Shaffer v. Mareve Oil Corporation

Annotate this Case

204 S.E.2d 404 (1974)

George F. SHAFFER et al. v. MAREVE OIL CORPORATION, a corporation, and Evmar Oil Corporation, a corporation v. Ella J. MARLOWE, Executrix, etc., et al.

No. 13325.

Supreme Court of Appeals of West Virginia.

Submitted January 15, 1974.

Decided April 2, 1974.

Rehearing Denied May 3, 1974.

*406 H. D. Rollins and J. Edward Litz, Charleston, for appellants.

Robert J. Louderback, Charleston, for appellee (Marlowe).

Stone, Bowles, Kauffelt & McDavid, P. Michael Pleska and F. T. Graff, Jr., Charleston, for appellee (Mareve Oil).

*405 SPROUSE, Justice:

This case is before the Court upon an appeal from a judgment of the Circuit Court of Kanawha County in an action instituted by the heirs at law (including the successors of one heir) of A. J. and Eliza Shaffer for an accounting of oil sold and produced from wells on a certain tract of land in Kanawha County. The action was instituted against Mareve Oil Company and Evmar Oil Corporation, as defendants. The defendant oil companies, by a third party complaint, sought indemnification from Ella J. Marlowe, devisee and executrix of the estate of B. F. Marlowe. The circuit court entered judgment in favor of the defendants and dismissed the third party complaint. From that action, the plaintiffs seek an appeal.

The questions presented for decision involve a determination of the validity of a tax deed to the mineral interest in the 29 acre tract of real estate issued to B. F. Marlowe, and the effect of a subsequent redemption from the State Auditor of the same interest by the plaintiffs as former owners.

A. J. Shaffer died intestate in 1916 leaving six children and his wife, Eliza Jane, surviving. The widow, Eliza Jane Shaffer, married one J. B. Nichols in 1939 or 1940. She died on August 18, 1942. After the death of Eliza Jane Shaffer Nichols, the mineral ownership of the 29 acres was in the Shaffer heirs.

The Shaffers paid taxes on the property until 1944 when the property was returned delinquent and sold by the sheriff on December 10, 1945 to B. F. Marlowe. On June 2, 1947, Marlowe, who is now deceased, procured a tax deed from the Clerk of the County Court of Kanawha County which purports to convey to him the mineral interest in the 29 acre tract of real estate.

Chapter 11A, Article 3, Section 20, Code, 1931, as amended, requires a purchaser at a tax sale, among other things, to search the title records to ascertain the owners of the delinquent property and furnish their names to the county clerk. Sections 23 and 24 of that article, among other things, require the clerk to have notice served on the owners of the real estate or their heirs.

There is no dispute as to the essential facts. Marlowe, in attempting to comply with the provisions of Section 20, examined the title of the involved real estate interest and certified to the county clerk that the owners were Eliza Shaffer and J. B. Nichols. At the time of the tax sale, Eliza Shaffer had been dead for over three years and her heirs were the owners of the real estate interest. Notice was served by publication upon the deceased, Eliza Shaffer, and no notice, constructive or otherwise, was served upon the heirs or others.

Marlowe has paid the taxes on the property since 1945. It is stipulated that no one has been in physical possession of the minerals until the defendant oil companies drilled producing oil wells in 1968 under the authority of leases from the plaintiffs and also from B. F. Marlowe.
────────────────────
TASK GOAL: Summarize the court opinion in two sentences.

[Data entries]
────────────────────
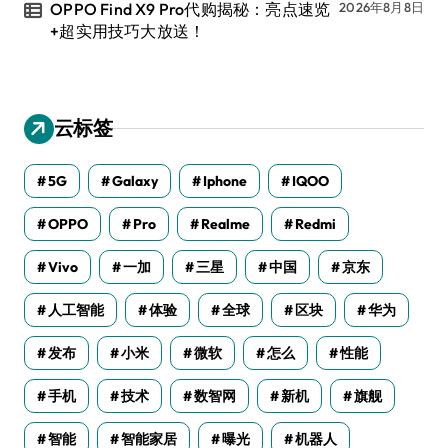
OPPO Find X9 Pro代购揭秘：亮点速览
2026年8月8日
+超实用技巧大放送！
云标签
5G
Galaxy
Iphone
IQOO
OPPO
Pro
Realme
Redmi
Vivo
一加
三星
中国
京东
人工智能
体验
全球
区块
华为
发布
小米
微软
怎么
性能
手机
技术
数智网
新机
旗舰
智能
智能家居
曝光
机器人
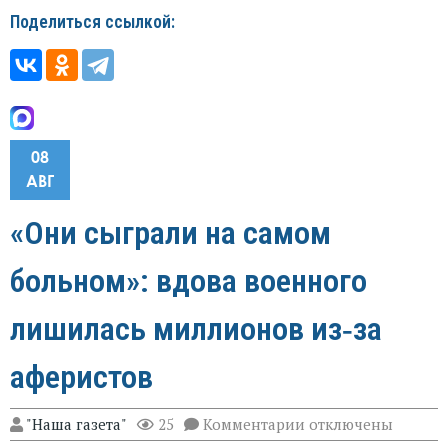
Поделиться ссылкой:
08
АВГ
«Они сыграли на самом
больном»: вдова военного
лишилась миллионов из‑за
аферистов
к
"Наша газета"
25
Комментарии
отключены
записи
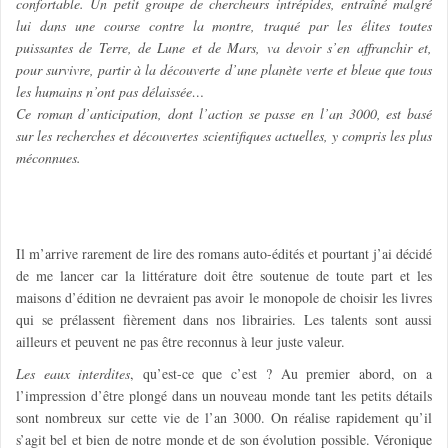
confortable. Un petit groupe de chercheurs intrépides, entraîné malgré
lui dans une course contre la montre, traqué par les élites toutes
puissantes de Terre, de Lune et de Mars, va devoir s’en affranchir et,
pour survivre, partir à la découverte d’une planète verte et bleue que tous
les humains n’ont pas délaissée…
Ce roman d’anticipation, dont l’action se passe en l’an 3000, est basé
sur les recherches et découvertes scientifiques actuelles, y compris les plus
méconnues.
Il m’arrive rarement de lire des romans auto-édités et pourtant j’ai décidé
de me lancer car la littérature doit être soutenue de toute part et les
maisons d’édition ne devraient pas avoir le monopole de choisir les livres
qui se prélassent fièrement dans nos librairies. Les talents sont aussi
ailleurs et peuvent ne pas être reconnus à leur juste valeur.
Les eaux interdites
, qu’est-ce que c’est ? Au premier abord, on a
l’impression d’être plongé dans un nouveau monde tant les petits détails
sont nombreux sur cette vie de l’an 3000. On réalise rapidement qu’il
s’agit bel et bien de notre monde et de son évolution possible. Véronique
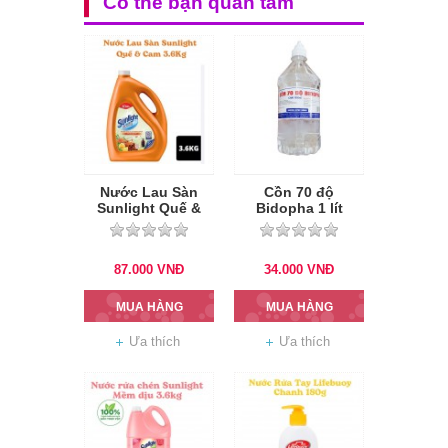
Có thể bạn quan tâm
Nước Lau Sàn
Cồn 70 độ
Sunlight Quế &
Bidopha 1 lít
Cam 3.6Kg
87.000
VNĐ
34.000
VNĐ
MUA HÀNG
MUA HÀNG
Ưa thích
Ưa thích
────────────────────
RESULT FOR THIS TASK: The heirs of A. J. and Eliza Shaffer appealed a Kanawha County Circuit Court judgment in favor of Mareve Oil and Evmar Oil in their action for an accounting of oil produced from wells on a 29 acre tract. The case turns on the validity of a tax deed to the mineral interest issued to B. F. Marlowe, who bought at a 1945 tax sale but certified the owners as Eliza Shaffer, dead for over three years, and J. B. Nichols, and on the effect of the heirs' later redemption from the State Auditor, since notice was served only by publication on the deceased and never on the heirs.